**Work instructions:** Retype the line in which "left shoulder: (494, 180)" appears, then every line after it until the records end. Leave out the pictures.

Material provided START

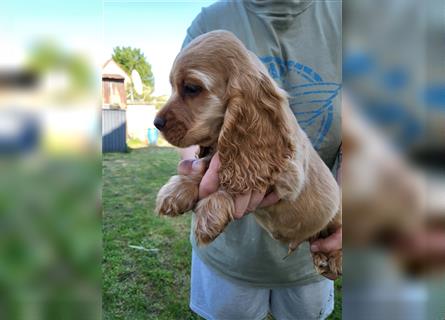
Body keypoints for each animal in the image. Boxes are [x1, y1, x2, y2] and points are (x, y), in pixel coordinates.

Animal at [153, 31, 340, 278]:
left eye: (192, 88)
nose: (156, 123)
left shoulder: (285, 175)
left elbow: (235, 181)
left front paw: (209, 214)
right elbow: (208, 166)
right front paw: (177, 190)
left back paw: (332, 259)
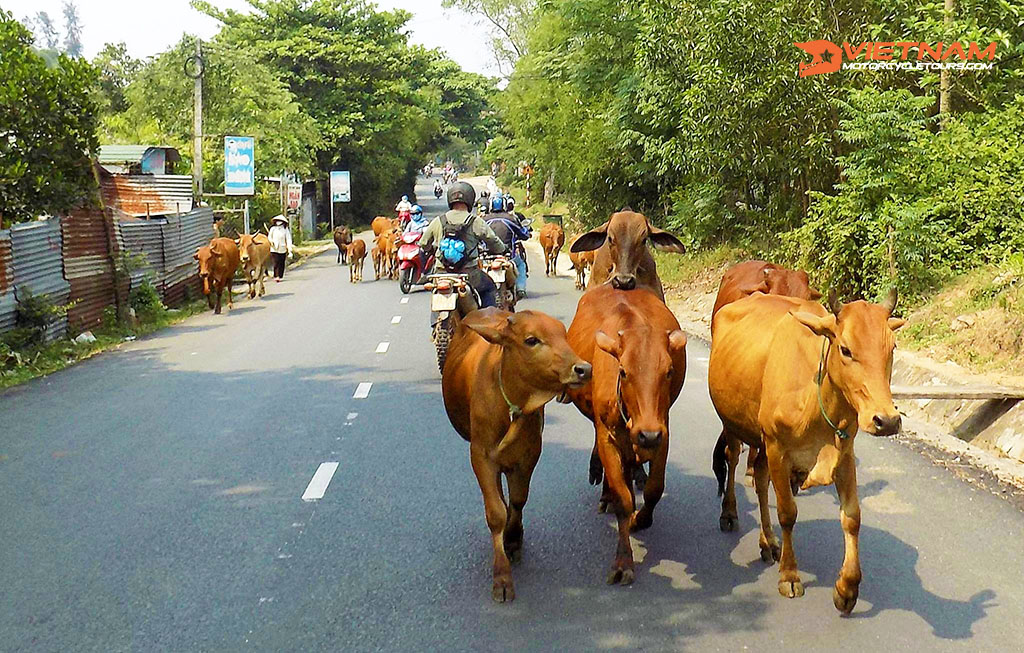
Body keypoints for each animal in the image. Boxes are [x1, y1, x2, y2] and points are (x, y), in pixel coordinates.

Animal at [440, 307, 593, 605]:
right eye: (531, 340)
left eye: (563, 334)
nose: (583, 369)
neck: (512, 404)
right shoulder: (481, 456)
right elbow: (496, 512)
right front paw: (501, 577)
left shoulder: (529, 455)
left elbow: (518, 501)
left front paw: (513, 537)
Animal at [569, 286, 688, 589]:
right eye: (623, 371)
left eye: (669, 371)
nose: (647, 434)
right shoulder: (607, 436)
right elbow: (623, 499)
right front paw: (623, 561)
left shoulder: (663, 432)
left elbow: (654, 489)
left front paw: (638, 519)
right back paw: (606, 495)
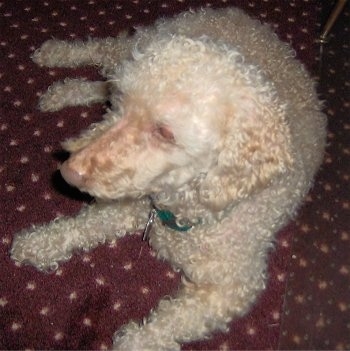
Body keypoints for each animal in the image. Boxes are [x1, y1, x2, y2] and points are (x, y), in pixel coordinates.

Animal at [11, 6, 328, 350]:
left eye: (164, 132)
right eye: (122, 105)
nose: (68, 172)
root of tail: (246, 18)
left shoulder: (230, 288)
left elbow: (168, 324)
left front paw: (134, 341)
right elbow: (82, 225)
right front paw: (39, 241)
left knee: (100, 81)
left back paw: (62, 92)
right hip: (131, 49)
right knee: (104, 52)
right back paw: (58, 56)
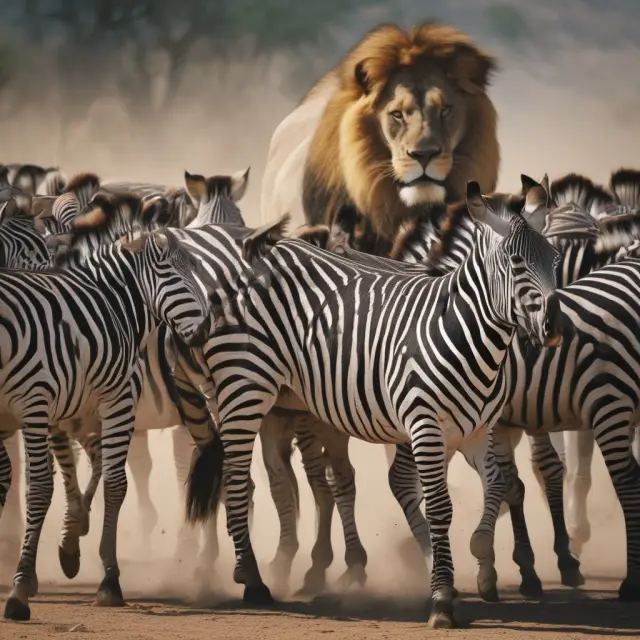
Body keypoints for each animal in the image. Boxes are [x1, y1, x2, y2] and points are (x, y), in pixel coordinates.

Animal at [0, 190, 212, 621]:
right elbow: (60, 480)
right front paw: (60, 553)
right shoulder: (55, 407)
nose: (204, 331)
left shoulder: (93, 403)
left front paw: (100, 574)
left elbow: (104, 480)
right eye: (175, 276)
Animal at [179, 181, 562, 629]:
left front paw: (482, 559)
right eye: (517, 262)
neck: (463, 333)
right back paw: (253, 580)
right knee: (236, 477)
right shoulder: (424, 427)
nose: (555, 326)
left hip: (274, 403)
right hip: (242, 386)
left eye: (555, 260)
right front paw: (442, 597)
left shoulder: (477, 431)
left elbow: (497, 485)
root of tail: (253, 258)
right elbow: (438, 506)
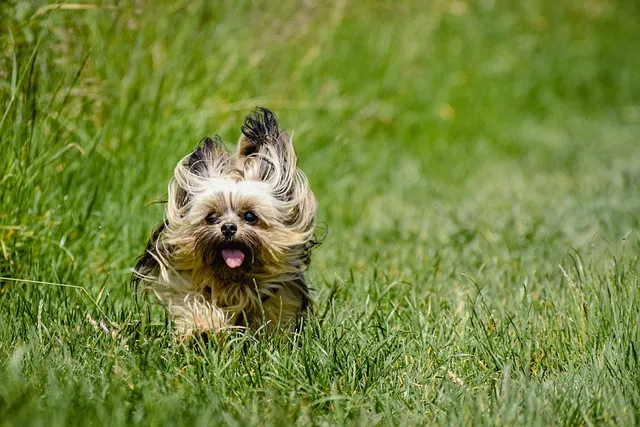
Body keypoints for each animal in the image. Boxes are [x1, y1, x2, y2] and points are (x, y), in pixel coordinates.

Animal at [132, 108, 318, 338]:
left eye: (250, 216)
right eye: (211, 217)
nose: (228, 227)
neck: (233, 280)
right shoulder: (185, 281)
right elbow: (194, 303)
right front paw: (203, 330)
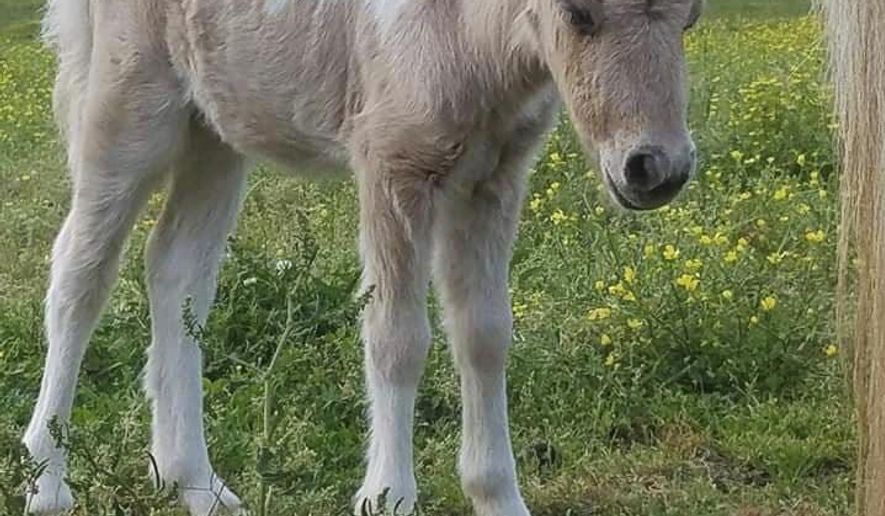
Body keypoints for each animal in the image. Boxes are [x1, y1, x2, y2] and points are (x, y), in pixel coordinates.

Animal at [23, 0, 701, 514]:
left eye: (690, 17)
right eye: (577, 13)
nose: (654, 169)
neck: (471, 35)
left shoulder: (494, 180)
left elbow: (484, 335)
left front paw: (499, 498)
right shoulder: (394, 165)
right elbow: (397, 337)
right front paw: (388, 497)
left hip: (211, 130)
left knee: (176, 271)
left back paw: (192, 482)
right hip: (131, 105)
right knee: (81, 275)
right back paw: (48, 483)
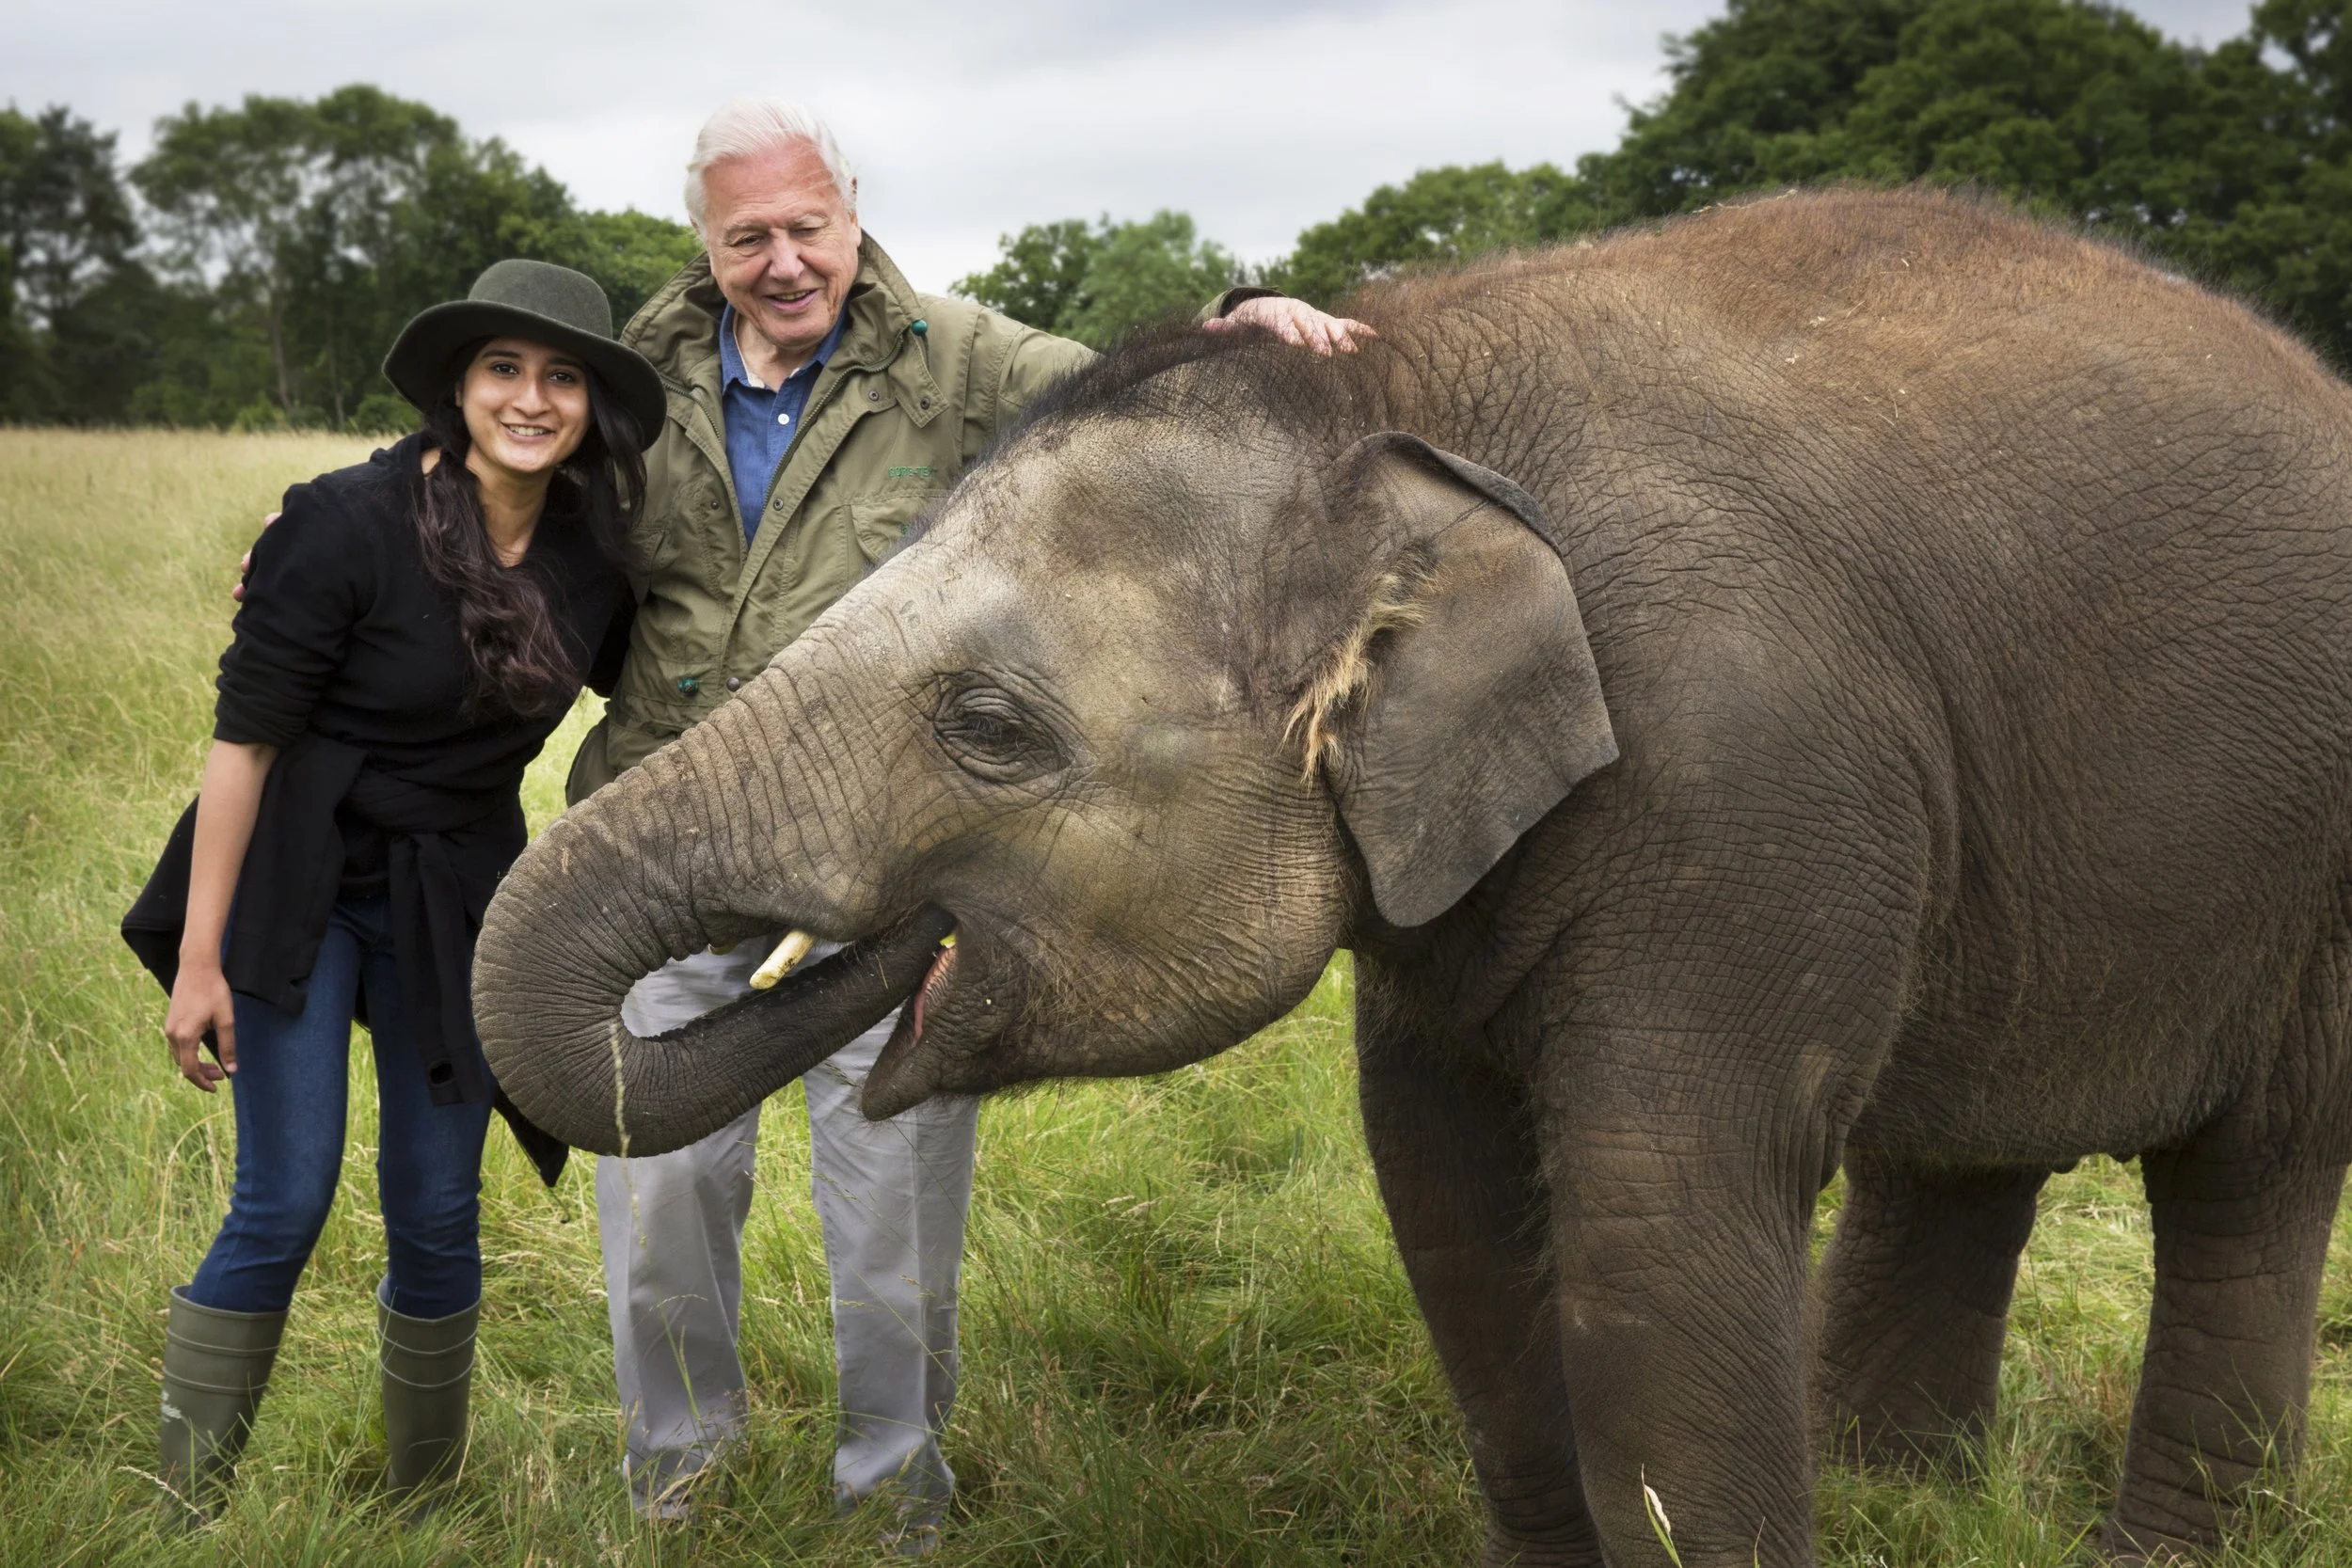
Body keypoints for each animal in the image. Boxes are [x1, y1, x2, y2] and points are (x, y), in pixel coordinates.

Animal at [473, 188, 2352, 1566]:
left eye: (991, 728)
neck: (1407, 415)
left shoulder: (1748, 766)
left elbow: (1656, 1217)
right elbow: (1444, 1187)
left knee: (2253, 1181)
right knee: (1961, 1160)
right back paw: (1905, 1497)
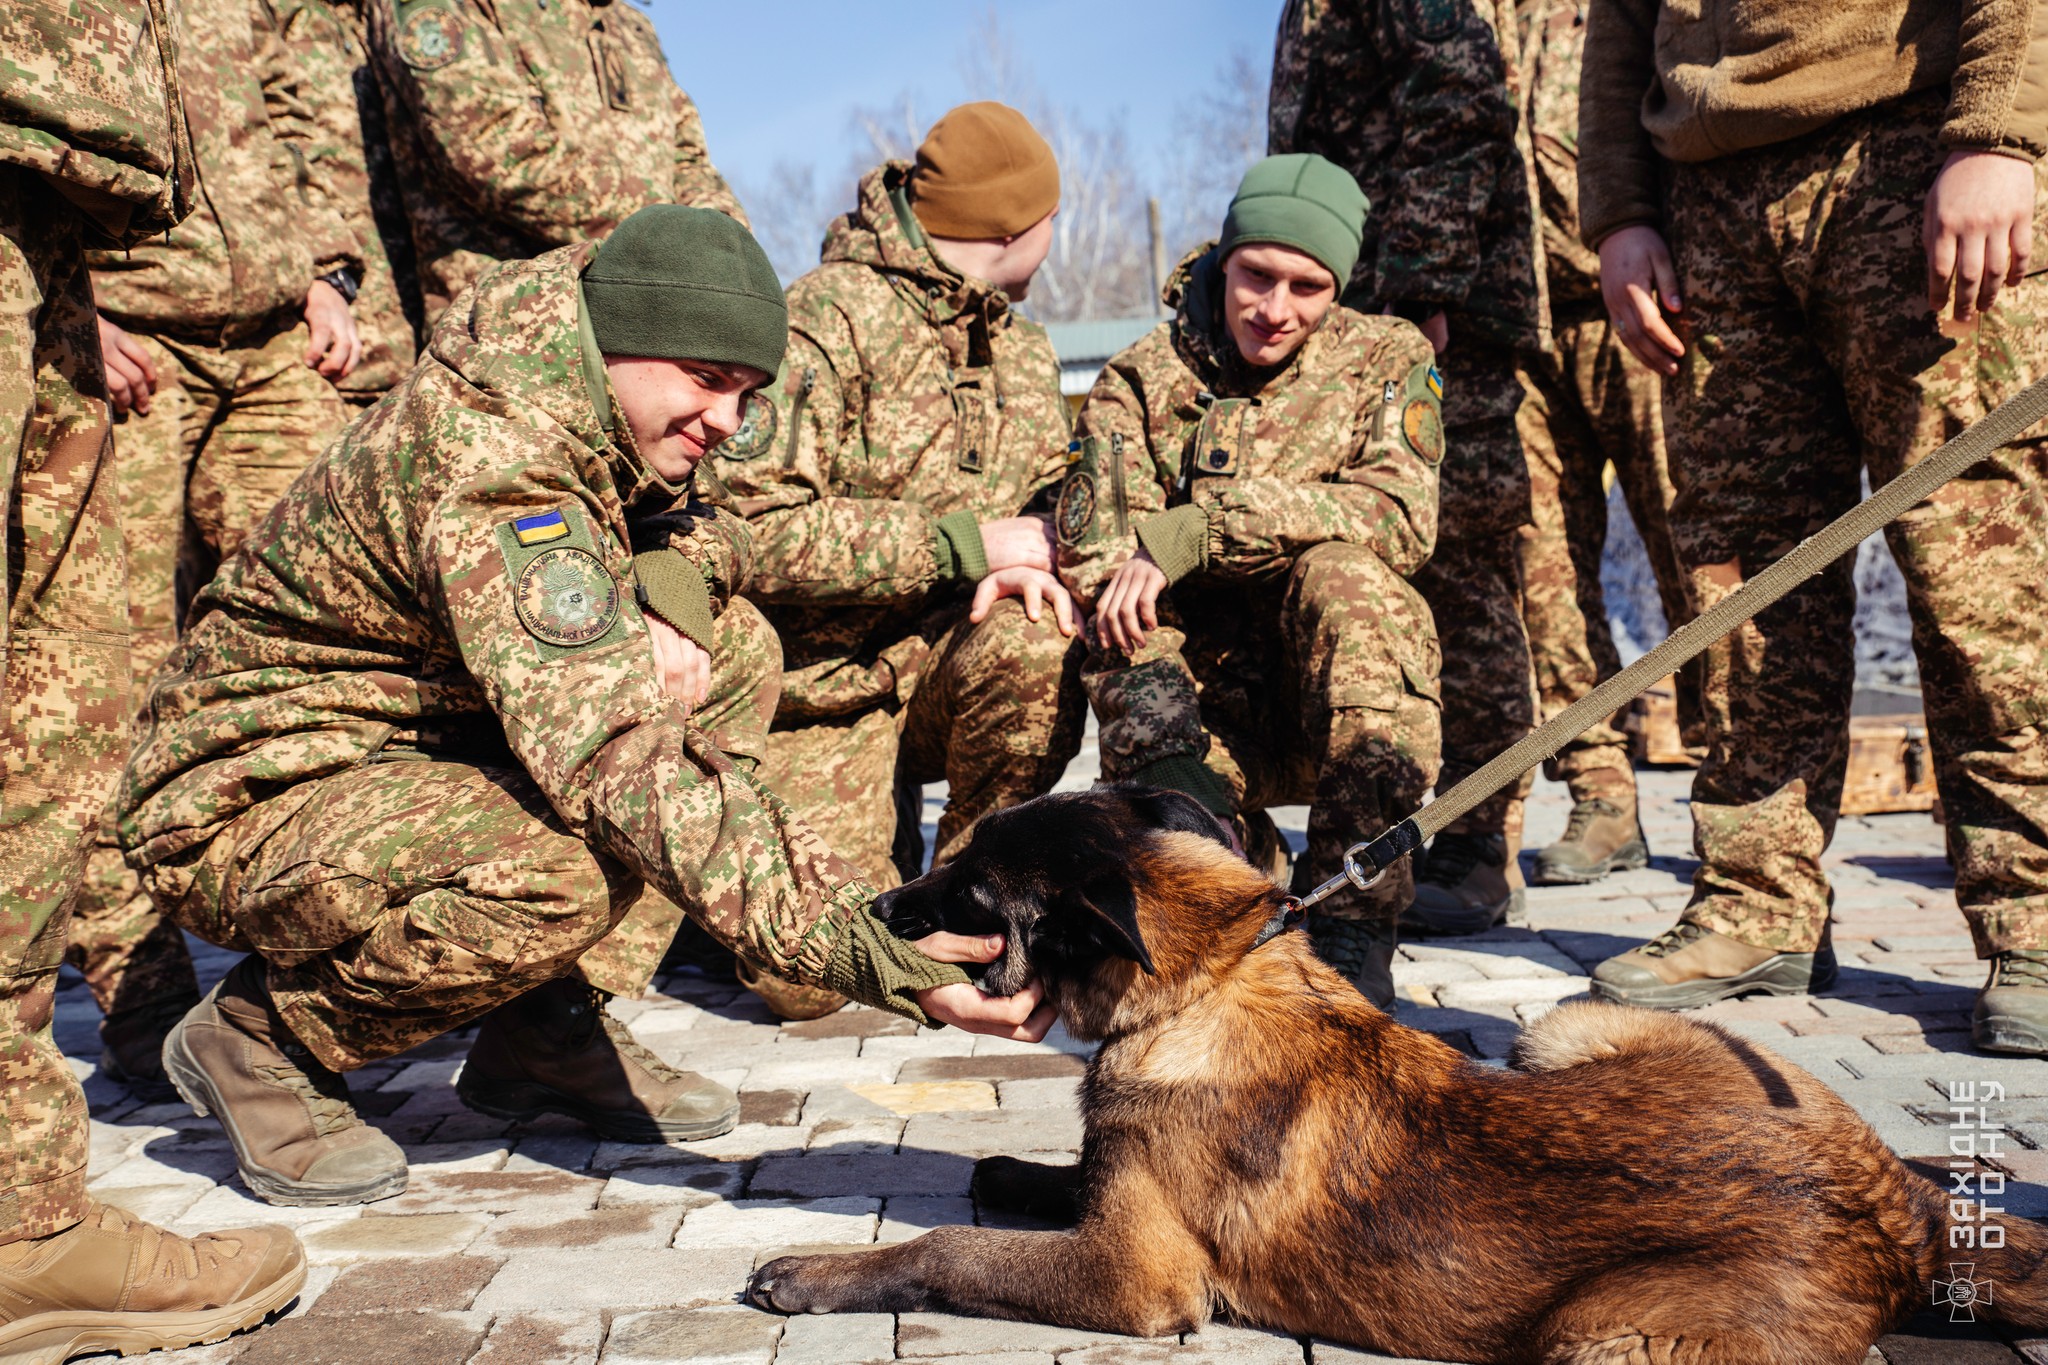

Material provided END

**Task solution:**
left shoulder: (494, 180)
left elbow: (484, 335)
left front paw: (499, 498)
right shoulder: (394, 165)
right elbow: (397, 337)
right front paw: (388, 497)
left hip: (211, 130)
left knee: (176, 271)
left back paw: (192, 482)
right hip: (131, 105)
right knee: (81, 275)
right back paw: (48, 483)
Body keypoints for each animal in the image. Boxes are [x1, y1, x2, y2] and points are (x, y), in pixel coordinates.

Animal at [473, 188, 2352, 1566]:
left eye: (991, 728)
neck: (1407, 415)
left shoulder: (1748, 766)
left elbow: (1656, 1217)
right elbow: (1444, 1187)
left knee: (2253, 1181)
right knee: (1961, 1160)
right back paw: (1905, 1497)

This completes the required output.